Ironically, a different version of this bill passed in a vote during the final week of the session in March. The issue wasn’t that Croake’s fellow legislators disagreed with the need for a minimum wage for women so much as they disagreed that a specific wage should be set by the Legislature. Instead the Legislature passed the “Piper Bill” (an alternative bill introduced by state senator George Piper of Seattle), which created a state welfare commission to set the minimum wage and to establish employment conditions for women and children. Croake, in arguing for the passage of her bill, made an impassioned appeal to the House, concluding:“I have been pleased to be co-laborer with you men, and I have endeavored to use my best judgment in voting on all questions. I ask nothing for myself in return. But for the women’s cause, for the sake of the potential mothers of our race, I do ask you to give the underfed and the underpaid wage-working women and girls of our state your support” (“Mrs. Croake Loses In Her One Fight”).
Mothers’ Pension Bill
Croake was also sideswiped on the mothers’ pension bill. During the first week of the session she was busy drafting her bill, hoping to present it to the full House the following week. But on January 17 two other legislators introduced their own such bills, leading the Tacoma Daily Ledger to remark that Croake had been “scooped.” However, a version of the mothers’ pension bill did pass in the 1913 legislative session, providing a stipend of $15 a month ($330 in 2010 dollars) for widows and for certain single mothers.
If contemporary press accounts are to be believed, Croake was probably the quieter of the two women that served in the 1913 Legislature.

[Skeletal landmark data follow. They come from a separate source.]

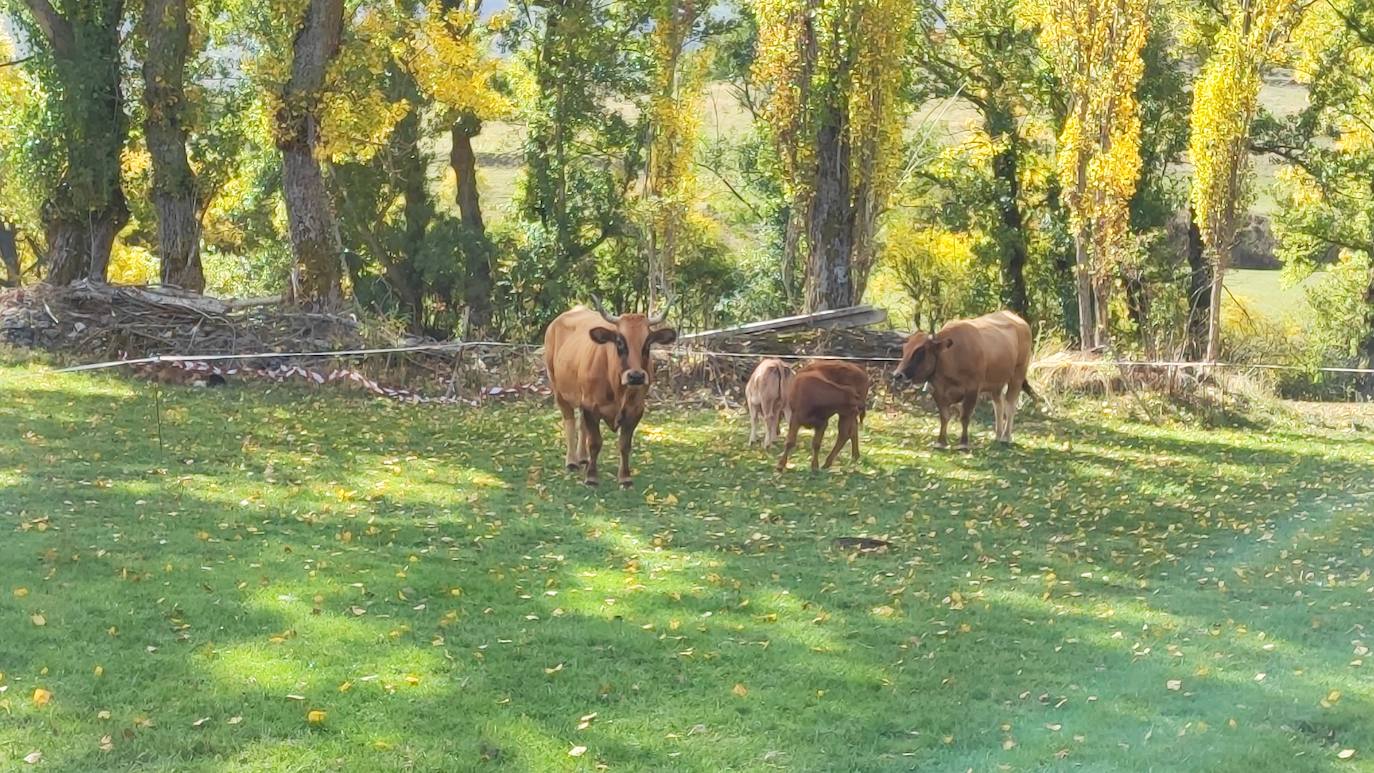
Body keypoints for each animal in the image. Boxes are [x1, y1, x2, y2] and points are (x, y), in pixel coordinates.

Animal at [544, 297, 678, 488]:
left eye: (647, 343)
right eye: (620, 342)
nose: (636, 376)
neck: (617, 389)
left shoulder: (636, 410)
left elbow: (624, 445)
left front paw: (625, 477)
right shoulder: (591, 406)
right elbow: (595, 442)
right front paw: (592, 477)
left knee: (581, 424)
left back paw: (583, 458)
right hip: (558, 390)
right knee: (569, 421)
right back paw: (571, 461)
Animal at [884, 311, 1033, 450]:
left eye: (920, 351)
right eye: (905, 349)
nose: (897, 375)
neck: (951, 357)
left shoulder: (972, 389)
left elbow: (965, 416)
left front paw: (963, 444)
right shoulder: (937, 390)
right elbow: (944, 416)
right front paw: (941, 442)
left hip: (1017, 375)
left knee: (1010, 404)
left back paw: (1006, 437)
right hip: (996, 382)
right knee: (999, 404)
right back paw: (997, 435)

She was not a passive participant, but was more reserved and less politically ambitious than her fellow legislator Frances Axtell. (Axtell would later serve in the Woodrow Wilson administration as the first woman appointed to a federal commission in U.S. history.) Indeed, the Daily Ledger commented in an article about Croake’s appeal for passage of her minimum-wage bill that it was “her first real appeal to the House, though she has several times taken the floor during the session for brief statements” (“Mrs. Croake Loses In Her One Fight”).
Later Years
Croake did not seek re-election in 1914. She continued with her osteopathic practice and her activities in local clubs. She served as first vice president of the newly created Tacoma Fine Arts Association in 1917, and continued to participate in the Tacoma Woman’s Study Club during her remaining years in Tacoma.
Croake moved to Los Angeles in 1923 and little is known of her 10 years there, with two exceptions: In the 1930 Census she reported that she was not working, and her obituary says she was in poor health for some time before her death. She died on January 2, 1934, in Los Angeles.